Task prompt:
In the container image security text, copy the stretch that begins with the words containing "# Using go get." and ends with "our static executable.".

Reducing the attack surface of your container images should be primary aim when building images. The ideal way to do this is by creating minimal images that are devoid of binaries that can be used to exploit vulnerabilities. Fortunately, Docker has a mechanism to create images from scratch. With langages like Go, you can create a static linked binary and reference it in your Dockerfile as in this example:





############################
# STEP 1 build executable binary
############################
FROM golang:alpine AS builder
# Install git.
# Git is required for fetching the dependencies.
RUN apk update && apk add --no-cache git
WORKDIR $GOPATH/src/mypackage/myapp/
COPY . .
# Fetch dependencies.
# Using go get.
RUN go get -d -v
# Build the binary.
RUN go build -o /go/bin/hello
############################
# STEP 2 build a small image
############################
FROM scratch
# Copy our static executable.
COPY --from=builder /go/bin/hello /go/bin/hello
# Run the hello binary.
ENTRYPOINT ["/go/bin/hello"]

This creates a container image that consists of your application and nothing else, making it extremely secure.

Use immutable tags with ECR

Immutable tags force you to update the image tag on each push to the image repository. This can thwart an attacker from overwriting an image with a malicious version without changing the image’s tags. Additionally, it gives you a way to easily and uniquely identify an image.

Sign your images

When Docker was first introduced, there was no cryptographic model for verifying container images. With v2, Docker added digests to the image manifest. This allowed an image’s configuration to be hashed and for the hash to be used to generate an ID for the image. When image signing is enabled, the [Docker] engine verifies the manifest’s signature, ensuring that the content was produced from a trusted source and no tampering has occurred. After each layer is downloaded, the engine verifies the digest of the layer, ensuring that the content matches the content specified in the manifest. Image signing effectively allows you to create a secure supply chain, through the verification of digital signatures associated with the image.

In a Kubernetes environment, you can use a dynamic admission controller to verify that an image has been signed, as in these examples: https://github.com/IBM/portieris and https://github.com/kelseyhightower/grafeas-tutorial. By signing your images, you’re verifying the publisher (source) ensuring that the image hasn’t been tampered with (integrity).

Note

ECR intends to support image signing in the future. The issue is being tracked on the container roadmap.

(Text data extracted from pages)
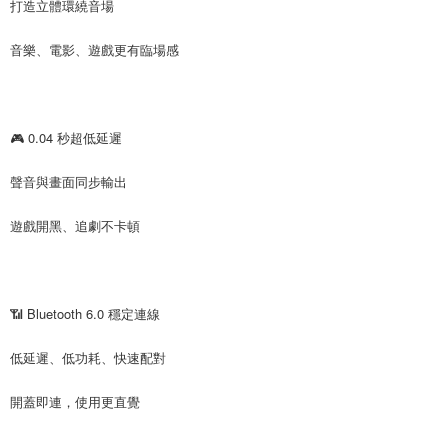
打造立體環繞音場
音樂、電影、遊戲更有臨場感
🎮 0.04 秒超低延遲
聲音與畫面同步輸出
遊戲開黑、追劇不卡頓
📶 Bluetooth 6.0 穩定連線
低延遲、低功耗、快速配對
開蓋即連，使用更直覺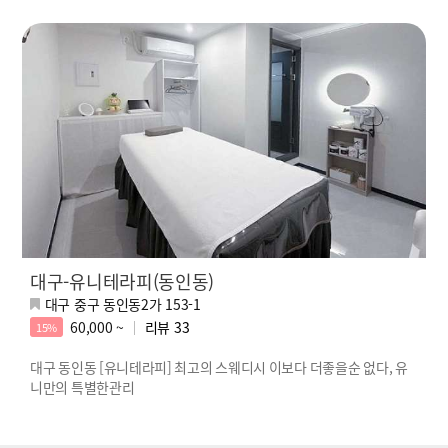
대구-유니테라피(동인동)
대구 중구 동인동2가 153-1
60,000 ~
리뷰
33
15%
대구 동인동 [유니테라피] 최고의 스웨디시 이보다 더좋을순 없다, 유
니만의 특별한관리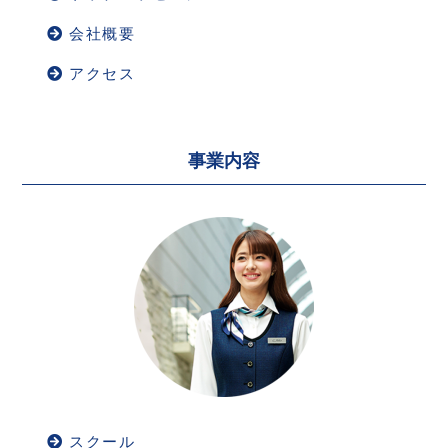
会社概要
アクセス
事業内容
スクール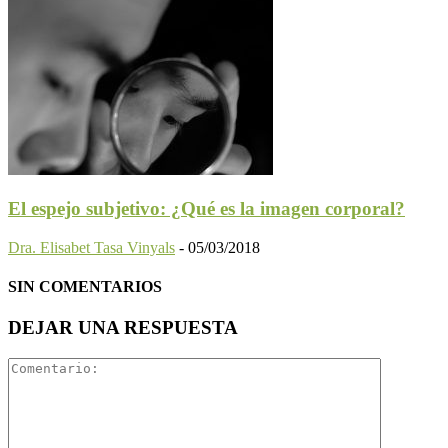
El espejo subjetivo: ¿Qué es la imagen corporal?
Dra. Elisabet Tasa Vinyals
-
05/03/2018
SIN COMENTARIOS
DEJAR UNA RESPUESTA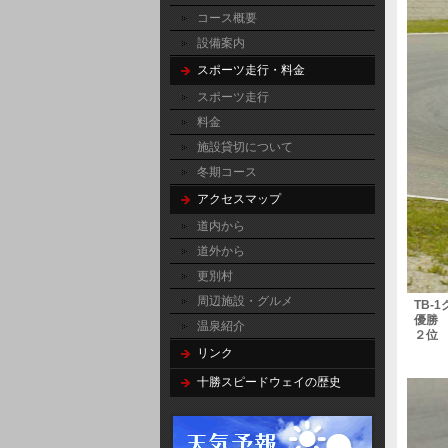
コース概要
設備案内
スポーツ走行・料金
スポーツ走行
料金
施設貸切について
冬期コース
アクセスマップ
道内から
道外から
更別村
周辺施設・グルメ
TB-1
優勝 No
温泉紹介
２位 No
リンク
十勝スピードウェイの歴史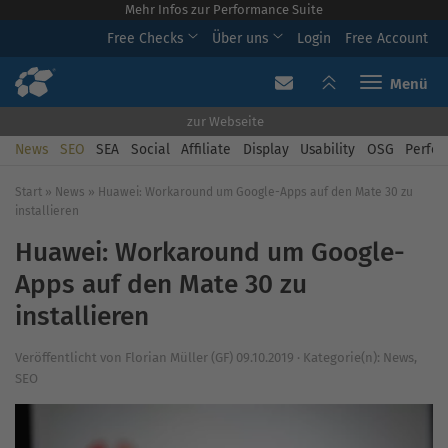
Mehr Infos zur Performance Suite
Free Checks
Über uns
Login
Free Account
Toggle navi
zur Webseite
News
SEO
SEA
Social
Affiliate
Display
Usability
OSG
Perfor
Start
»
News
»
Huawei: Workaround um Google-Apps auf den Mate 30 zu
installieren
Huawei: Workaround um Google-
Apps auf den Mate 30 zu
installieren
Veröffentlicht von
Florian Müller (GF)
09.10.2019
·
Kategorie(n):
News
,
SEO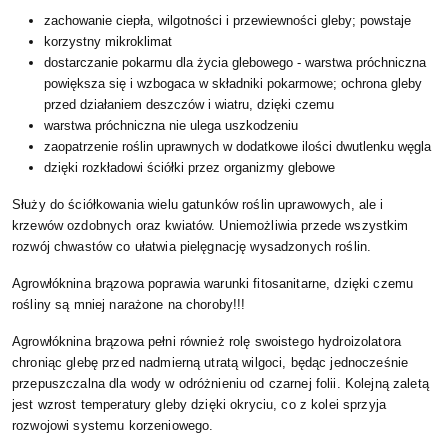
zachowanie ciepła, wilgotności i przewiewności gleby; powstaje
korzystny mikroklimat
dostarczanie pokarmu dla życia glebowego - warstwa próchniczna
powiększa się i wzbogaca w składniki pokarmowe; ochrona gleby
przed działaniem deszczów i wiatru, dzięki czemu
warstwa próchniczna nie ulega uszkodzeniu
zaopatrzenie roślin uprawnych w dodatkowe ilości dwutlenku węgla
dzięki rozkładowi ściółki przez organizmy glebowe
Służy do ściółkowania wielu gatunków roślin uprawowych, ale i
krzewów ozdobnych oraz kwiatów. Uniemożliwia przede wszystkim
rozwój chwastów co ułatwia pielęgnację wysadzonych roślin.
Agrowłóknina brązowa poprawia warunki fitosanitarne, dzięki czemu
rośliny są mniej narażone na choroby!!!
Agrowłóknina brązowa pełni również rolę swoistego hydroizolatora
chroniąc glebę przed nadmierną utratą wilgoci, będąc jednocześnie
przepuszczalna dla wody w odróżnieniu od czarnej folii. Kolejną zaletą
jest wzrost temperatury gleby dzięki okryciu, co z kolei sprzyja
rozwojowi systemu korzeniowego.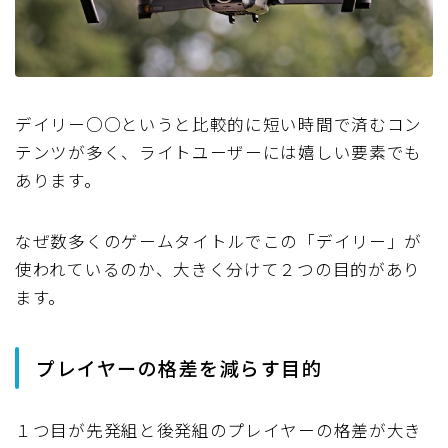
デイリー○○というと比較的に短い時間で済むコン
テンツが多く、ライトユーザーには嬉しい要素でも
あります。
なぜ数多くのゲームタイトルでこの「デイリー」が
使われているのか、大きく分けて２つの目的があり
ます。
プレイヤーの格差を減らす目的
１つ目が先発組と後発組のプレイヤーの格差が大き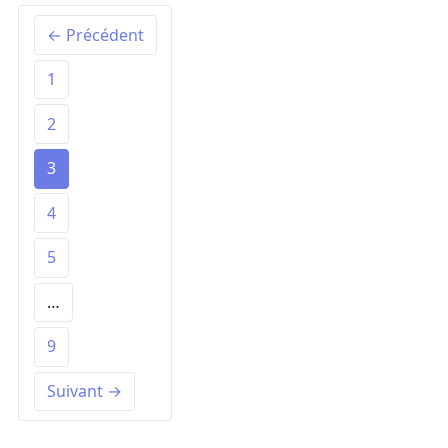
← Précédent
1
2
3
4
5
…
9
Suivant →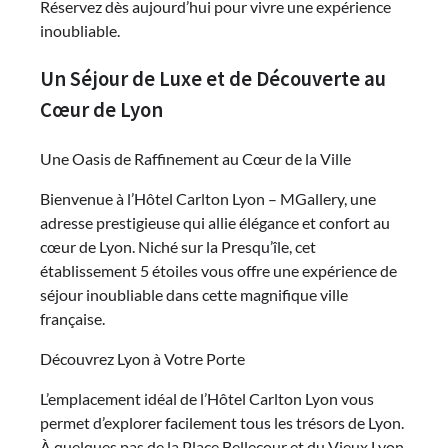
Réservez dès aujourd’hui pour vivre une expérience
inoubliable.
Un Séjour de Luxe et de Découverte au
Cœur de Lyon
Une Oasis de Raffinement au Cœur de la Ville
Bienvenue à l’Hôtel Carlton Lyon – MGallery, une
adresse prestigieuse qui allie élégance et confort au
cœur de Lyon. Niché sur la Presqu’île, cet
établissement 5 étoiles vous offre une expérience de
séjour inoubliable dans cette magnifique ville
française.
Découvrez Lyon à Votre Porte
L’emplacement idéal de l’Hôtel Carlton Lyon vous
permet d’explorer facilement tous les trésors de Lyon.
À quelques pas de la Place Bellecour et du Vieux Lyon,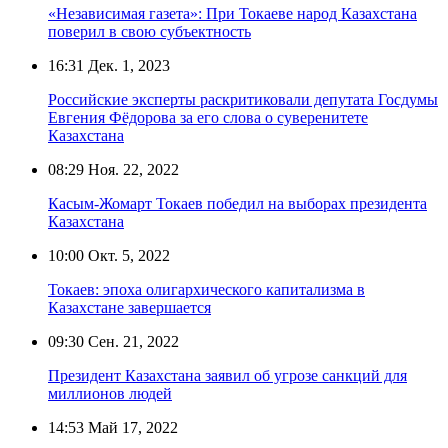
«Независимая газета»: При Токаеве народ Казахстана
поверил в свою субъектность
16:31
Дек. 1, 2023
Российские эксперты раскритиковали депутата Госдумы
Евгения Фёдорова за его слова о суверенитете
Казахстана
08:29
Ноя. 22, 2022
Касым-Жомарт Токаев победил на выборах президента
Казахстана
10:00
Окт. 5, 2022
Токаев: эпоха олигархического капитализма в
Казахстане завершается
09:30
Сен. 21, 2022
Президент Казахстана заявил об угрозе санкций для
миллионов людей
14:53
Май 17, 2022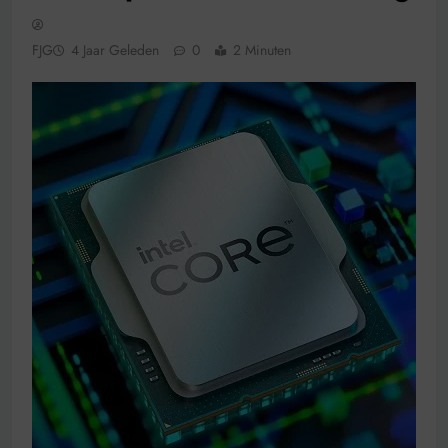
FJG
4 Jaar Geleden
0
2 Minuten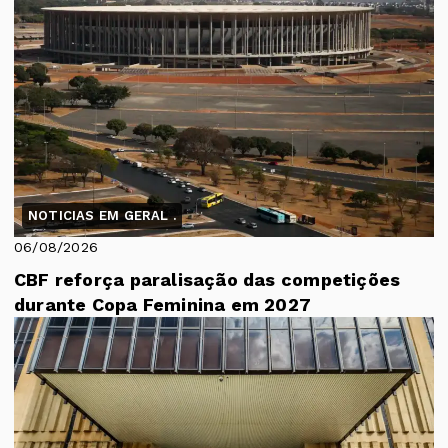
NOTICIAS EM GERAL .
06/08/2026
CBF reforça paralisação das competições
durante Copa Feminina em 2027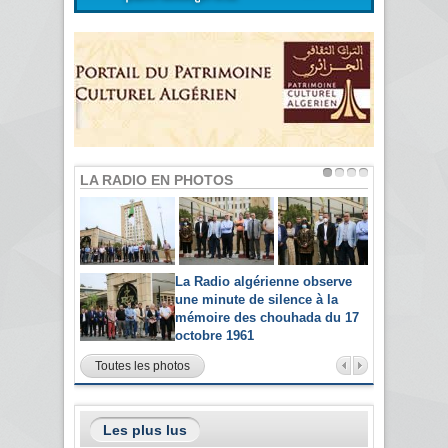
LA RADIO EN PHOTOS
La Radio algérienne observe
une minute de silence à la
mémoire des chouhada du 17
octobre 1961
Toutes les photos
Les plus lus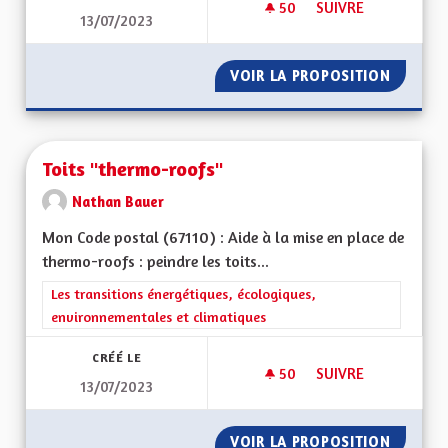
50
50 ABONNÉS
SUIVRE
13/07/2023
PLAFONNEMENT ET 
VOIR LA PROPOSITION
PLAFON
Toits "thermo-roofs"
Nathan Bauer
Mon Code postal (67110) : Aide à la mise en place de
thermo-roofs : peindre les toits...
Filtrer les résultats de la catégorie : Les transitions énergéti
Les transitions énergétiques, écologiques,
environnementales et climatiques
CRÉÉ LE
50
50 ABONNÉS
SUIVRE
13/07/2023
TOITS "THERMO-RO
VOIR LA PROPOSITION
TOITS 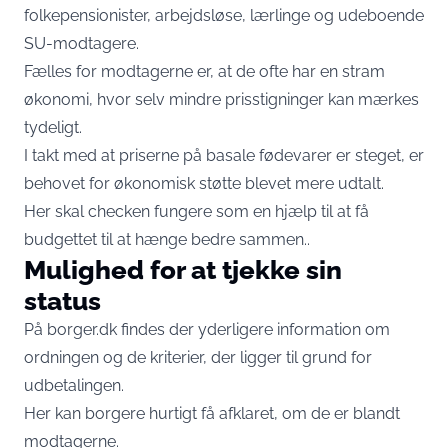
folkepensionister, arbejdsløse, lærlinge og udeboende
SU-modtagere.
Fælles for modtagerne er, at de ofte har en stram
økonomi, hvor selv mindre prisstigninger kan mærkes
tydeligt.
I takt med at priserne på basale fødevarer er steget, er
behovet for økonomisk støtte blevet mere udtalt.
Her skal checken fungere som en hjælp til at få
budgettet til at hænge bedre sammen..
Mulighed for at tjekke sin
status
På borger.dk findes der yderligere information om
ordningen og de kriterier, der ligger til grund for
udbetalingen.
Her kan borgere hurtigt få afklaret, om de er blandt
modtagerne.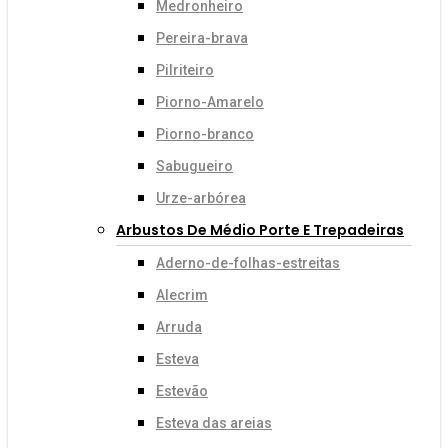
Medronheiro
Pereira-brava
Pilriteiro
Piorno-Amarelo
Piorno-branco
Sabugueiro
Urze-arbórea
Arbustos De Médio Porte E Trepadeiras
Aderno-de-folhas-estreitas
Alecrim
Arruda
Esteva
Estevão
Esteva das areias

Response to the task:
# Using go get.
RUN go get -d -v
# Build the binary.
RUN go build -o /go/bin/hello
############################
# STEP 2 build a small image
############################
FROM scratch
# Copy our static executable.